Torkwase Dyson View Profile
Torkwase Dyson describes herself as a painter working across multiple mediums to explore the continuity between ecology, infrastructure, and architecture. She frequently creates compositions of three “hypershapes”—a rectangular box, a triangle, and a trapezoid. Each form references a historical person who escaped confinement through a space of that shape: for example, Harriet Jacobs, who spent seven years in a trapezoidal attic crawlspace. As representations of spaces used for escape, migration, and transformation, Dyson’s hypershapes embody a Black experience defined by constant shapeshifting and change.
Dyson has been lauded with major outdoor commissions at Desert X, Palm Desert, California (2023); Counterpublic in St. Louis, Missouri (2023); and the Whitney Museum of American Art as part of the Whitney Biennial 2024.

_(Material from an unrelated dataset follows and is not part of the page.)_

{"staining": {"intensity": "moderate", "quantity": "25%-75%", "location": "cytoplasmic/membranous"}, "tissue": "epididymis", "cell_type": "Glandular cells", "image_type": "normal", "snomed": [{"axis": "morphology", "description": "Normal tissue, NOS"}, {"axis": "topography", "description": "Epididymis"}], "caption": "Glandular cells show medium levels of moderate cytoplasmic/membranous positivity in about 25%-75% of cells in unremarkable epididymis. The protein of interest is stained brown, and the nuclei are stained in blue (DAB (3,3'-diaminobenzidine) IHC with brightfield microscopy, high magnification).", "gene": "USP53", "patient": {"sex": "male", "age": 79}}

Dyson studied Sociology, Social Work, and Fine Arts at Tougaloo College in Mississippi, and received a BFA from Virginia Commonwealth University in Richmond in 1999 and an MFA from the Yale School of Art in New Haven, CT, in 2003. She has held one-artist exhibitions at Graham Foundation, Chicago (2018); The Drawing Center, New York (2018); New Orleans Museum of Art, Louisiana (2020); Serpentine Pavilion, Serpentine Galleries, London (2021); Hall Art Foundation, Schloss Derneburg, Germany (2021); Mildred Lane Kemper Art Museum, St. Louis, Missouri (2023); and ‘T’ Space, Rhinebeck, NY (2023); among others. Dyson was also part of the 13th Shanghai Biennale (2021); 12th Liverpool Biennial, England (2023); 12th Seoul Mediacity Biennale, Seoul Museum of Art (2023); and the Whitney Biennial 2024, Whitney Museum of American Art, New York City. Dyson will create the conceptual design for Superfine: Tailoring Black Style, the Costume Institute’s Spring 2025 exhibition at The Metropolitan Museum of Art, New York City.

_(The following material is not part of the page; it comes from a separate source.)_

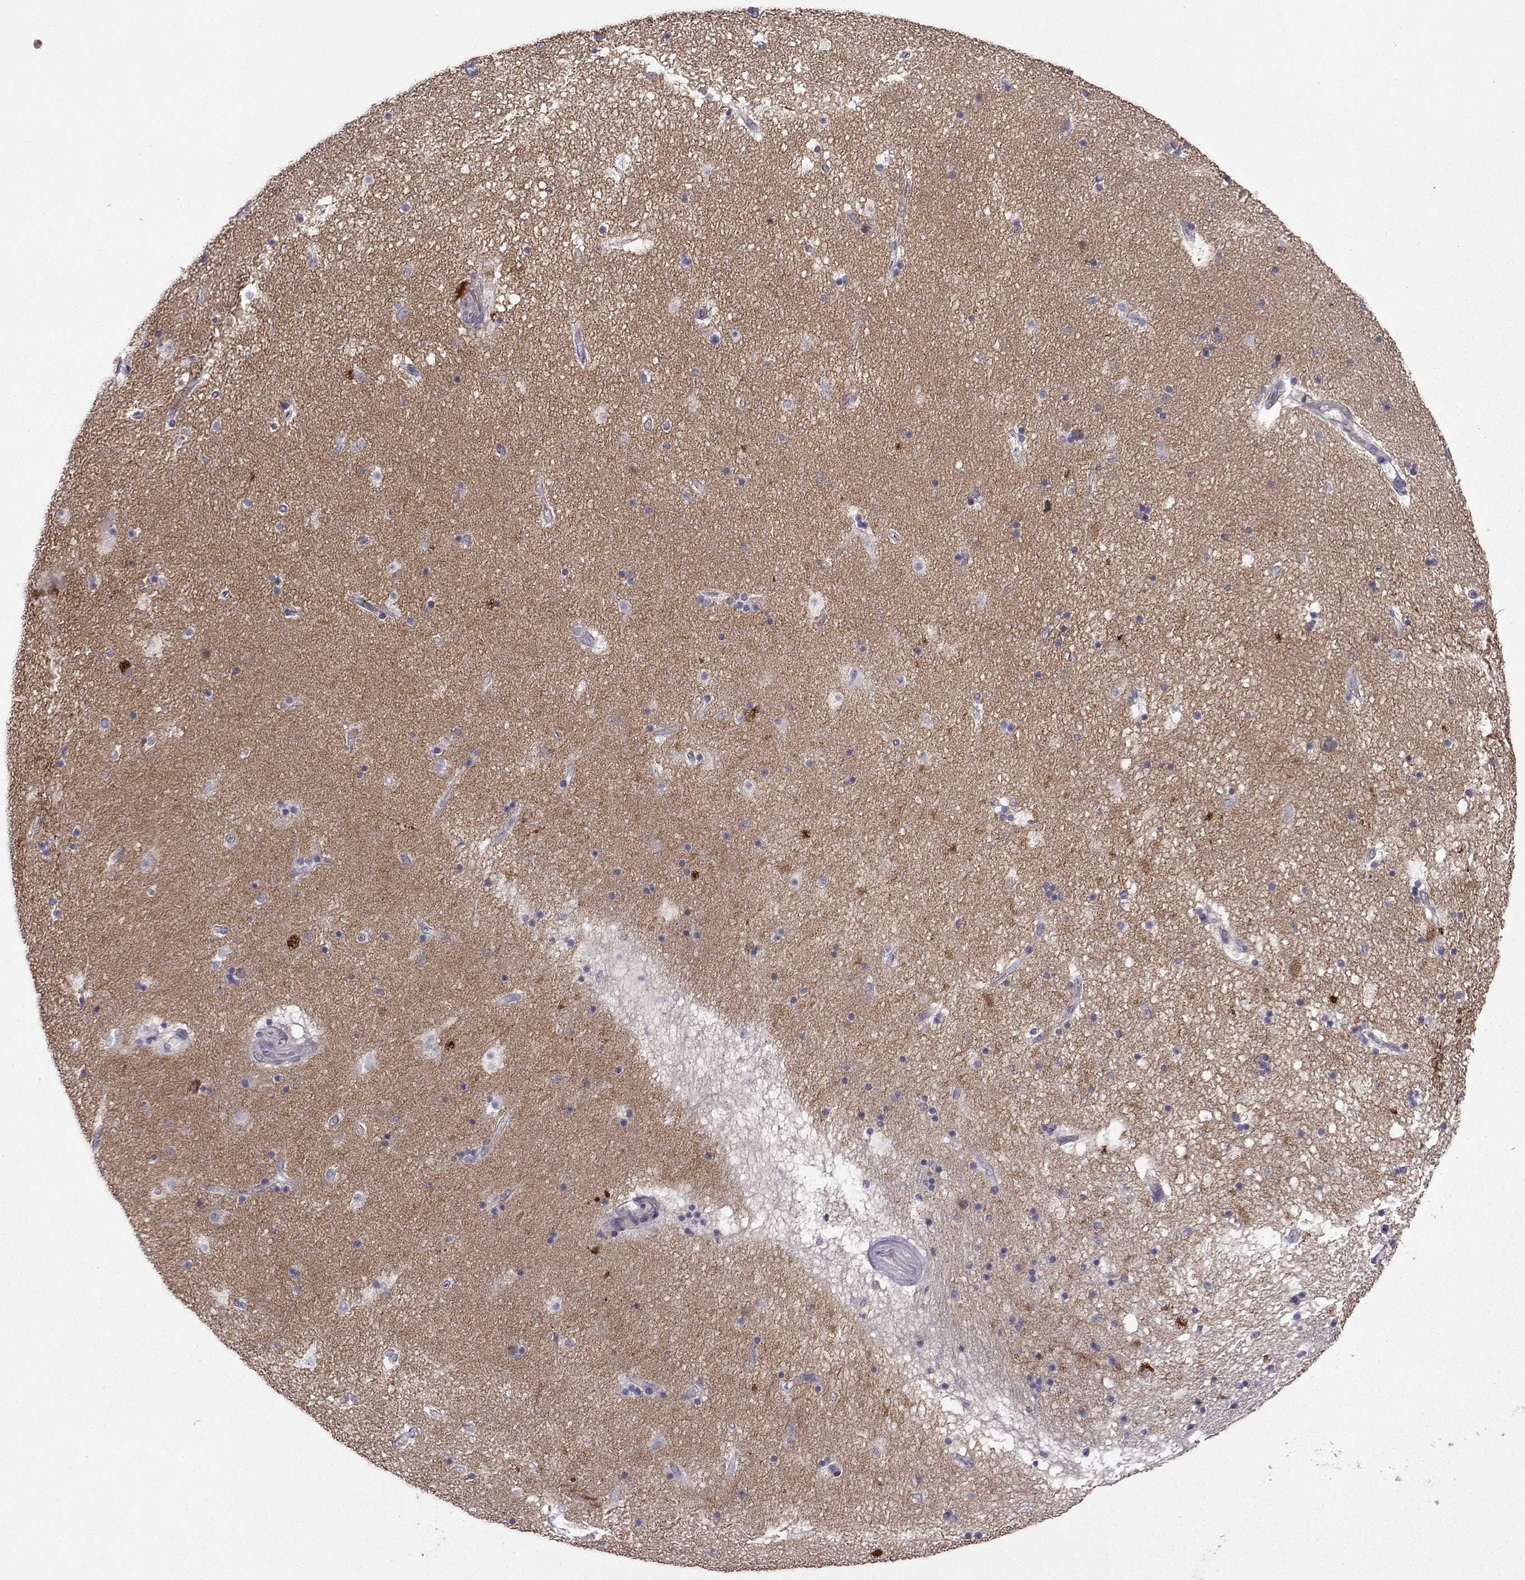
{"staining": {"intensity": "negative", "quantity": "none", "location": "none"}, "tissue": "hippocampus", "cell_type": "Glial cells", "image_type": "normal", "snomed": [{"axis": "morphology", "description": "Normal tissue, NOS"}, {"axis": "topography", "description": "Hippocampus"}], "caption": "Histopathology image shows no significant protein expression in glial cells of normal hippocampus. The staining is performed using DAB (3,3'-diaminobenzidine) brown chromogen with nuclei counter-stained in using hematoxylin.", "gene": "STXBP5", "patient": {"sex": "male", "age": 51}}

Dyson’s work is held in notable public collections including the Art Institute of Chicago; Hall Art Foundation, Reading, VT; Hammer Museum, Los Angeles; Hirshhorn Museum and Sculpture Garden, Smithsonian Institution, Washington, DC; Long Museum, Shanghai; National Museum of African Art, Smithsonian Institution, Washington, DC; Mead Art Museum, Amherst College, MA; Mildred Lane Kemper Art Museum, St. Louis; and Studio Museum in Harlem, New York City, among others.